Problem requirements – Give back an exact copy of the lines in the records below, from the line that has "thumb ip: (637, 497)" through the line that has "thumb tip: (251, 24)", and nothing besides.

*** Opening of Data for the task ***

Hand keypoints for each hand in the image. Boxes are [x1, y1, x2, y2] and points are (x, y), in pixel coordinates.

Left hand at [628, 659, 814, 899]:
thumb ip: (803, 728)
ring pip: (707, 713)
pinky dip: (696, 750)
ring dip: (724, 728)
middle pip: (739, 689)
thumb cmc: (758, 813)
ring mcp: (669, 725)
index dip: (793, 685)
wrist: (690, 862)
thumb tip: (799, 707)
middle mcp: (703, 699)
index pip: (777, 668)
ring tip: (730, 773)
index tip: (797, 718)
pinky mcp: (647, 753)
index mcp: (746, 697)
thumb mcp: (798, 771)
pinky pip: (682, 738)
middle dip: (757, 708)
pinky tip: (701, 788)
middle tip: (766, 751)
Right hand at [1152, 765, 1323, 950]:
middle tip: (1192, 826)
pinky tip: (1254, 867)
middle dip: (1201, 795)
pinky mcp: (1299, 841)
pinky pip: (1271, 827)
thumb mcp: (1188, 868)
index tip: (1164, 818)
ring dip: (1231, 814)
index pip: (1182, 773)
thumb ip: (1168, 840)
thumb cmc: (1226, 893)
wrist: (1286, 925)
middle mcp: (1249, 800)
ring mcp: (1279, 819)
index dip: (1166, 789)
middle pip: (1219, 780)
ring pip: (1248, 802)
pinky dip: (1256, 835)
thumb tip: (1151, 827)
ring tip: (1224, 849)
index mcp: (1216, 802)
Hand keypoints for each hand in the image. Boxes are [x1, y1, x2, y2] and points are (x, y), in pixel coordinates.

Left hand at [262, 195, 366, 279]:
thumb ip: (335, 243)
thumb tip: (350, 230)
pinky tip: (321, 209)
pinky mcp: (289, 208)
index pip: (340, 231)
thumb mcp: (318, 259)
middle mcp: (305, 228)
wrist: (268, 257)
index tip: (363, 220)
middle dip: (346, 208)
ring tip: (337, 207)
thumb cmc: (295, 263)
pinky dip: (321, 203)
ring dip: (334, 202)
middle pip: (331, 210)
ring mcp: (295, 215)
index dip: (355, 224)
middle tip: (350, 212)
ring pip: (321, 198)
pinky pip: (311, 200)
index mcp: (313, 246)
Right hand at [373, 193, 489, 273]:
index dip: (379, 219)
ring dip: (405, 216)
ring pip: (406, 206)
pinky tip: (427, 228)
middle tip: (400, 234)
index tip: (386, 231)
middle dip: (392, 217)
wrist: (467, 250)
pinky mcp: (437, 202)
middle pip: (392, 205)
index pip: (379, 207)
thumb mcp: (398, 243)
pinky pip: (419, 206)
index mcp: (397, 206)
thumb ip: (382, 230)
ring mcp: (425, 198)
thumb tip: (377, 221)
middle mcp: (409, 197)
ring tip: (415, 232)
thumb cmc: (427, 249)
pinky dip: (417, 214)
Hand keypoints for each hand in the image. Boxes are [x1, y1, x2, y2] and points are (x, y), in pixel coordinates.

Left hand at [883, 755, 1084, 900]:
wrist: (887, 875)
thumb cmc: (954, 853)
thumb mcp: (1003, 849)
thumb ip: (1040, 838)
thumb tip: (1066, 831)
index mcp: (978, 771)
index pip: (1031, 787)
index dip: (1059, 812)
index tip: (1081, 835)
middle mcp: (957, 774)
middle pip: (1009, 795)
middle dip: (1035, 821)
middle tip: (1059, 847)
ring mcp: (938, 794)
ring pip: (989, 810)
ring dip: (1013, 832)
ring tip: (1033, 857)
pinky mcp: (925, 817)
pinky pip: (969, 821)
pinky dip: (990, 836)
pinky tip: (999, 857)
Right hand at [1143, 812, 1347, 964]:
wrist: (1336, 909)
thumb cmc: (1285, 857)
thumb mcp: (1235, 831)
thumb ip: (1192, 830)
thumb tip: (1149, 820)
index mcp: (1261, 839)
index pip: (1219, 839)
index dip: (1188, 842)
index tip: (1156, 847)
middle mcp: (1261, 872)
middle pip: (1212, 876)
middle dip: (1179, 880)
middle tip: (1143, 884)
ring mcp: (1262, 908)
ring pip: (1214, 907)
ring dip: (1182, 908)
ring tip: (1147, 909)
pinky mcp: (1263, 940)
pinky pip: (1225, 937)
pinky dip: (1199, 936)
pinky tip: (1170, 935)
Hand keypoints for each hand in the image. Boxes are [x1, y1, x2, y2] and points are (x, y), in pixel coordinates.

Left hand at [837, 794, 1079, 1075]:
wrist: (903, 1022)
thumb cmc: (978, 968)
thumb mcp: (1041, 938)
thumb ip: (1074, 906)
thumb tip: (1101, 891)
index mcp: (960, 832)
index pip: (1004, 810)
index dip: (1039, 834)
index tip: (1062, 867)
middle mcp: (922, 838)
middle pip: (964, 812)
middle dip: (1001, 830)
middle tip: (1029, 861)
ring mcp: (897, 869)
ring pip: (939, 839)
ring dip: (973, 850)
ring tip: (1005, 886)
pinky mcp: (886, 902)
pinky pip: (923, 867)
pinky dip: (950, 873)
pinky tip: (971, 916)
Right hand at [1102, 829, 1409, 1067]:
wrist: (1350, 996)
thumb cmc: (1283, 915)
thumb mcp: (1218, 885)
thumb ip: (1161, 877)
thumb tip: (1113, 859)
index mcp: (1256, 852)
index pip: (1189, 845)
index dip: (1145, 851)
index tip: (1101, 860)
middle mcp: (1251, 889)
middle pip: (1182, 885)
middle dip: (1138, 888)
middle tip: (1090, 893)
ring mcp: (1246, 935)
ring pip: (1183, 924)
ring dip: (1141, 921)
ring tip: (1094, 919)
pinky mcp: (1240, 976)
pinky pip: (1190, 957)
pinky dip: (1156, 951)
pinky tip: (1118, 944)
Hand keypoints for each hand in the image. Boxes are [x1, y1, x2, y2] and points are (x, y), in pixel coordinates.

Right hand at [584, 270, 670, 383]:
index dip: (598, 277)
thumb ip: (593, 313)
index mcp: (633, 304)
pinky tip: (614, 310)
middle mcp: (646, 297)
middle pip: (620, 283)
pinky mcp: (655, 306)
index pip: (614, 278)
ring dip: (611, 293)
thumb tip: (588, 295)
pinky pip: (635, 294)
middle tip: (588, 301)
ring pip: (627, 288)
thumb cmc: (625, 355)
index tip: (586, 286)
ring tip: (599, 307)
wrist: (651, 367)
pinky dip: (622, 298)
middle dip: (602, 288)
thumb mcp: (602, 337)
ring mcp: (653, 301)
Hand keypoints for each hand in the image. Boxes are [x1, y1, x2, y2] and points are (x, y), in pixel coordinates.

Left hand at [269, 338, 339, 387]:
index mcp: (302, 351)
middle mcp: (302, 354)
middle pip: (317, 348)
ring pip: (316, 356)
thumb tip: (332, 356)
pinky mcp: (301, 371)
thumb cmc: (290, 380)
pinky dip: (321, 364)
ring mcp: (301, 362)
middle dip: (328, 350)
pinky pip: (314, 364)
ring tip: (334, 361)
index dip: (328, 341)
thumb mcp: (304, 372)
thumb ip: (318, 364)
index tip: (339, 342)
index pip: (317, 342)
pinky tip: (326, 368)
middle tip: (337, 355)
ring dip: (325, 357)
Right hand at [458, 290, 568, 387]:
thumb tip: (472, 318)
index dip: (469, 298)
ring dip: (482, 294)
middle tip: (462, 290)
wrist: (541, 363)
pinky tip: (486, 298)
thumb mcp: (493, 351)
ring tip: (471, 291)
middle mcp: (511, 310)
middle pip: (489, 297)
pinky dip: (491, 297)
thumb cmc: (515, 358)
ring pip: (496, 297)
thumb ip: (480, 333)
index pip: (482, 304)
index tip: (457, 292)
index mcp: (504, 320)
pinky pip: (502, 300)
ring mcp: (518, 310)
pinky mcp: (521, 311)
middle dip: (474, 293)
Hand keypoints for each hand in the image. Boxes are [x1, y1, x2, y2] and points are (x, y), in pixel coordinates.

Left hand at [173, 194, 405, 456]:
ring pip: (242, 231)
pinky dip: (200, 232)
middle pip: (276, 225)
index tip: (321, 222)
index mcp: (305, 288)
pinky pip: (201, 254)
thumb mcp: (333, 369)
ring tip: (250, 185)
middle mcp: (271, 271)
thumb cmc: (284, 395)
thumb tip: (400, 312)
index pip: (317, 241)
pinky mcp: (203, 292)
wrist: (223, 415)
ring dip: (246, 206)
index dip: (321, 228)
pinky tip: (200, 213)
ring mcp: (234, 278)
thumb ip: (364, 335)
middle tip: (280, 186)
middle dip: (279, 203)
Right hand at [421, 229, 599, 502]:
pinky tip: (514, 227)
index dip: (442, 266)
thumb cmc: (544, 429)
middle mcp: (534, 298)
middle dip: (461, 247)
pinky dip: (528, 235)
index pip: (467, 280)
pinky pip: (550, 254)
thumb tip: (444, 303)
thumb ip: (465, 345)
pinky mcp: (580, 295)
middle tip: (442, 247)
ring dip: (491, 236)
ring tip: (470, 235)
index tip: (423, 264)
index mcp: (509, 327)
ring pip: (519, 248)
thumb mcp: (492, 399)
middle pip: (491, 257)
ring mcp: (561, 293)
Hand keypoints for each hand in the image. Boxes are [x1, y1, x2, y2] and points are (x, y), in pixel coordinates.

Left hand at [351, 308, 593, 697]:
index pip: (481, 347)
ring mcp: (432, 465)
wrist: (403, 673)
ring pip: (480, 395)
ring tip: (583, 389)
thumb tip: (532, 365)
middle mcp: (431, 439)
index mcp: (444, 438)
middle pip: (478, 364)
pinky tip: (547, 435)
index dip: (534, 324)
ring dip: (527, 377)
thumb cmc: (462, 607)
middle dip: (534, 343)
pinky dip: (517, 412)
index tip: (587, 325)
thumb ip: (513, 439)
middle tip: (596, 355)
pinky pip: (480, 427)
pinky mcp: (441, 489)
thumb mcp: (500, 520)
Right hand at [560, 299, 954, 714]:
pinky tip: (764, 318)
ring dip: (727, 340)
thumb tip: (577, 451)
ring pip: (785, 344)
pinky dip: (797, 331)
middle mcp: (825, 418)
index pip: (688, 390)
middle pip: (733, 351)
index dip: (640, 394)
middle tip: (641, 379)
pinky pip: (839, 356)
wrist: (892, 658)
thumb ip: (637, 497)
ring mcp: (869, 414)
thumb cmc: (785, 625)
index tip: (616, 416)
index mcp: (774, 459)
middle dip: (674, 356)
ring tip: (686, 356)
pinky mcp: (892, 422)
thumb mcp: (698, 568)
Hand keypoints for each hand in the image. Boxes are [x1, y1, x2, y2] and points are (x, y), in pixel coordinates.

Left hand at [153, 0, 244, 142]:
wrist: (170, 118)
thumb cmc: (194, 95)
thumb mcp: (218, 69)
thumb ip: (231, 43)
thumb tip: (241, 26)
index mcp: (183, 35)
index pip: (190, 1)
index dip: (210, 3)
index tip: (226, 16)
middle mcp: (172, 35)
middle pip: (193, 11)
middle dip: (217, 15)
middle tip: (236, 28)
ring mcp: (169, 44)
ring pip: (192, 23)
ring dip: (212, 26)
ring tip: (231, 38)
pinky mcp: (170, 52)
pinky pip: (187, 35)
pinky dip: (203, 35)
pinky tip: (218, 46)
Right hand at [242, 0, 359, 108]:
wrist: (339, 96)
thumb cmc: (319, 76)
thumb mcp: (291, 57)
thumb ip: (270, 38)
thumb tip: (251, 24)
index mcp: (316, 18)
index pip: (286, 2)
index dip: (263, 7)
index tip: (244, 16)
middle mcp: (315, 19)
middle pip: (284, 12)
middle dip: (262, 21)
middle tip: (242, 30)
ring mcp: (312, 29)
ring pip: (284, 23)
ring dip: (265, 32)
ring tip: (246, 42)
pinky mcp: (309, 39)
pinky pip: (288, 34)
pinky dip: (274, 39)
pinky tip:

*** Close of Data for the task ***

Task answer –
thumb ip: (637, 497)
ring mcp: (869, 414)
thumb cmc: (785, 625)
index tip: (616, 416)
index mcp: (774, 459)
middle dip: (674, 356)
ring tip: (686, 356)
pinky mcp: (892, 422)
thumb mcp: (698, 568)
Hand keypoints for each hand in the image. Boxes are [x1, y1, x2, y2] and points are (x, y), in pixel coordinates.

Left hand at [153, 0, 244, 142]:
wrist: (170, 118)
thumb cmc: (194, 95)
thumb mcp: (218, 69)
thumb ip: (231, 43)
thumb tip: (241, 26)
index mcp: (183, 35)
index pip: (190, 1)
index dip: (210, 3)
index tip: (226, 16)
middle mcp: (172, 35)
middle pip: (193, 11)
middle dip: (217, 15)
middle tip: (236, 28)
ring mcp: (169, 44)
ring pip: (192, 23)
ring dip: (212, 26)
ring tip: (231, 38)
pinky mcp: (170, 52)
pinky pip: (187, 35)
pinky dip: (203, 35)
pinky tip: (218, 46)
Right hand at [242, 0, 359, 108]:
wrist: (339, 96)
thumb cmc: (319, 76)
thumb mcp: (291, 57)
thumb ip: (270, 38)
thumb tip: (251, 24)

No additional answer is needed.